Working Back from the Point of Sale
Katrina Lamb | October 31st, 2011Filed under: Managers View | Tags: category management, data management, decision-making, demand management, SKU rationalization | No Comments »
Solving Three Key Challenges to Profitable Category Management
Managing product categories for optimal performance in foodservice presents three key challenges that category partners need to solve: how to manage data reporting and analysis, conduct effective selling logistics, and close the sale. This post examines these three problems and identifies practicable solutions for manufacturers in collaboration with their distribution partners.
Data Reporting, Management and Analysis
Manufacturers often do not have regular, dependable access to sales data. Transaction information typically resides downstream, so the manufacturer must negotiate with its distribution partners to establish a mechanism for information sharing. Assuming such agreement is reached, the process may give rise to a variety of data problems. Data integrity issues are prominent among these. It is unlikely that the manufacturer will receive specially prepared sales reports – information more probably will come in the form of raw data untreated for accuracy, correctness or clarity. Readers of these reports will find it hard to obtain insights in them from which to take action on a timely basis.

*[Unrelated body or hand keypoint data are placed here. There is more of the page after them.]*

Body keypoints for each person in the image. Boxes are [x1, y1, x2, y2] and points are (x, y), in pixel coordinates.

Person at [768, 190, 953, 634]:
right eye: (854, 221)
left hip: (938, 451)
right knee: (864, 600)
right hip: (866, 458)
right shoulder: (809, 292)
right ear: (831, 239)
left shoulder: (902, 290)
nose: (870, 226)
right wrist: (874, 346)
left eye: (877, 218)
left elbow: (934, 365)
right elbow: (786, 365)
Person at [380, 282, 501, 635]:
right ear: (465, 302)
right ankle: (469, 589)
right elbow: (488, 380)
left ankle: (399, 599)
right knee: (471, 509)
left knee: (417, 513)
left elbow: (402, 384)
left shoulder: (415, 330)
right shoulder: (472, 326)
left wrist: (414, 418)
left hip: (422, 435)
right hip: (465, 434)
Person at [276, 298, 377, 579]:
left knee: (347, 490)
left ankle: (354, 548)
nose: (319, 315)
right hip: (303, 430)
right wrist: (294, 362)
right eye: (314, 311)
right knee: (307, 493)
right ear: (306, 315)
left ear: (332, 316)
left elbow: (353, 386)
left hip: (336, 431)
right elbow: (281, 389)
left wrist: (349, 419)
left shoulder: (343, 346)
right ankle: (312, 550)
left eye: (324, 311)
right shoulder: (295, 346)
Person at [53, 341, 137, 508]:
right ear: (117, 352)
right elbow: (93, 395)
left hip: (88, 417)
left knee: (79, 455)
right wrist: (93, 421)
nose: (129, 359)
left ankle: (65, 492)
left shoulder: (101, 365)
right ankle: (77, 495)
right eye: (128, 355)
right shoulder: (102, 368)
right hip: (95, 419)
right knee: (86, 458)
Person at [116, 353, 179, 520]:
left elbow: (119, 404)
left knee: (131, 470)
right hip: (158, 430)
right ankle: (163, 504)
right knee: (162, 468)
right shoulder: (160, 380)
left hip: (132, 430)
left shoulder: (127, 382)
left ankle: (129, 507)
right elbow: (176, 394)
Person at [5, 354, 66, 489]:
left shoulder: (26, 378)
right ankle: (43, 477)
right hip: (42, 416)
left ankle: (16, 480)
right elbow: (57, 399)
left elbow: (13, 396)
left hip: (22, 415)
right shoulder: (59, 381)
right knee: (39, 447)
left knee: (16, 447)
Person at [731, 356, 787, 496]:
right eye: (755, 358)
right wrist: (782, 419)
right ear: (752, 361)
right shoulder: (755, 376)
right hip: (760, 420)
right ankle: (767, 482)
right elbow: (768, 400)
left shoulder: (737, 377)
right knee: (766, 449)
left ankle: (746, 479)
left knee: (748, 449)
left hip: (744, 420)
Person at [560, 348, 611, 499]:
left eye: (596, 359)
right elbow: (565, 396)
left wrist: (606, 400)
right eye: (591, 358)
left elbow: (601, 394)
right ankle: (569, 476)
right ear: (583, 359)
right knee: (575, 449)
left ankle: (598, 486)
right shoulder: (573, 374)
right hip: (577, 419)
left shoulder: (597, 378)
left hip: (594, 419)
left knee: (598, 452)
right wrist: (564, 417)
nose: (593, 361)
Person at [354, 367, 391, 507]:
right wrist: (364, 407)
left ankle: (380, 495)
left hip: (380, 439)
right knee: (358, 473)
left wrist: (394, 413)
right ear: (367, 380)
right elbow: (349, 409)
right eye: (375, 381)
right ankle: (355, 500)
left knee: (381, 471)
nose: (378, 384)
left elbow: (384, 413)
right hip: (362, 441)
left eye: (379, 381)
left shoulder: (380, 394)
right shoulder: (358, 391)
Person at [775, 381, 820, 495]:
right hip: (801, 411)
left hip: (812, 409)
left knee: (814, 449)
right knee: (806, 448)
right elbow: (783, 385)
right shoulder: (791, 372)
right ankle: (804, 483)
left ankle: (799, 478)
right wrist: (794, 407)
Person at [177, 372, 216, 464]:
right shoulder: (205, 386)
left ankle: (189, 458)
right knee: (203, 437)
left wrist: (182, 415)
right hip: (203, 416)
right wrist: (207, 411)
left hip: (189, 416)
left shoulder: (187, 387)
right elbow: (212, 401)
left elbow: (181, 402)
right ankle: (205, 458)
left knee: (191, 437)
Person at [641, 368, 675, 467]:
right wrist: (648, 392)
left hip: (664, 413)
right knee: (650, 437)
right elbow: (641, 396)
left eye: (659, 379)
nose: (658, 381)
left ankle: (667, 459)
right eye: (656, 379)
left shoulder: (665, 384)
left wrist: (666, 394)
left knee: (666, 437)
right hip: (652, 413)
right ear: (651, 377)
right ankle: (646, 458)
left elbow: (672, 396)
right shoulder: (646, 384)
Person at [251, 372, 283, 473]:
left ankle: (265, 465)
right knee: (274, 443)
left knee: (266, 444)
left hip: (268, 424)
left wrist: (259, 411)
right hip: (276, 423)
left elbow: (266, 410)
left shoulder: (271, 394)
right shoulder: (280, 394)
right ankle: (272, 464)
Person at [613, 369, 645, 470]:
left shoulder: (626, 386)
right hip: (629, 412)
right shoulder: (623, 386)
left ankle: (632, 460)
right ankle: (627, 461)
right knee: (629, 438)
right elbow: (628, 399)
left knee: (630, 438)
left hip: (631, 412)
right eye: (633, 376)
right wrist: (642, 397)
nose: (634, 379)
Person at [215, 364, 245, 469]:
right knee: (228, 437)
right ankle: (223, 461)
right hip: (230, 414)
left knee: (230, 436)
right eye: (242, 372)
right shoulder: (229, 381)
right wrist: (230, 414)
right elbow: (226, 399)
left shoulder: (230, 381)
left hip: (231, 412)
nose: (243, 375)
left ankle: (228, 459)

What needs to happen to remedy this problem is a deeper level of collaboration between the manufacturer and distributor where each side is able to contribute the insights it possesses – product attribute knowledge from the manufacturer, customer purchase habits information from the distributor – and share this information via a common data platform. Bringing this information together in a robust data environment can help manufacturers and their partners obtain intelligence from which to make decisions about the right products to bring to targeted customers.
Sales & Marketing Logistics
Once category partners deal with the data management problem and successfully come up with actionable insights, they then need to figure out how to get those insights through the channel. “How do we get the right products onto the store shelves?” is how this exercise typically goes in the retail industry. But in foodservice a different question must be asked: “How do we get the sales representatives in the field to know what products we want to offer to specific customers, and to call up that knowledge in real time when the opportunity presents itself?” That is a different challenge than the one commonly addressed by simple SKU rationalization.
Bear in mind that the typical sales representative or marketing associate (MA) in foodservice has a full plate of selling and administrative duties he or she must perform every day, and not much capacity left over for assimilating and processing new information. Bear in mind as well that this typical MA may need to have on tap individual SKUs from over 200 product categories to supply to the regional customer base as demanded. That is far more information at the product-customer level than the MA can be expected to keep in mind without the benefit of effective selling tools. However, the MA cannot be expected to readily go up a new learning curve each time a manufacturer comes along with a new sales tool to apply to one of those 200 categories. MAs must be spoon-fed with the simplest, least time-consuming methods to get the right recommendations through the pipeline to the right customers. That means relying on what is already familiar to them, rather than overburdening them with new methods and processes.
Closing the Sale
That brings us to the last of the three challenges. Having managed to get the right products to the right customers, there remains the task of convincing the customer to actually make the purchase. Two things can help improve the odds of getting to yes. The first is knowing what combination of price and promotional discounts to offer to encourage the customer to switch from its current provider. The second is being able to back up the offer with relevant, impactful product collateral to drive home the key advantages of the products you are trying to sell.
Now, remembering that the sales representatives lack the capacity to juggle lots of different sales tools, how is it possible to actually mobilize all this information – price and promotional terms and supporting collateral – link it, and bring it to bear at the point of sale?
The Benefits of Working Backwards
The key is to keep it simple, and the best way to do that is to work backwards from the point of sale. It pays to ask how the salesperson can make this sale, armed with the right information, with as much ease and as little extra expended effort as possible. In the course of their work salespeople will tend to make use of certain selling tools on a regular basis. When a salesperson already knows how to use a tool and understands why it delivers performance benefits, a big part of the challenge is solved by leveraging off that tool to deliver category management initiatives.
Working backwards is not intuitive to everyone. Too often, when thinking about the implementation of a new performance system, decision makers create pages and pages of process work flows and front-end requirements and organizational change management specs, without asking themselves how it is going to work, realistically, in practice. A better approach is to envision how, at the point of sale, the salesperson can (a) know the right products to sell to certain customers, (b) be armed with pricing and promotional offers to increase the odds of inducing the customer to purchase from him or her, and (c) have appealing and persuasive collateral at our fingertips to close the deal. What can category management partners do to most effectively accomplish this given the constraints on the salesperson’s time and information capacity? Working backwards can offer a higher likelihood of both partners getting an impactful, measurable return from category management collaboration.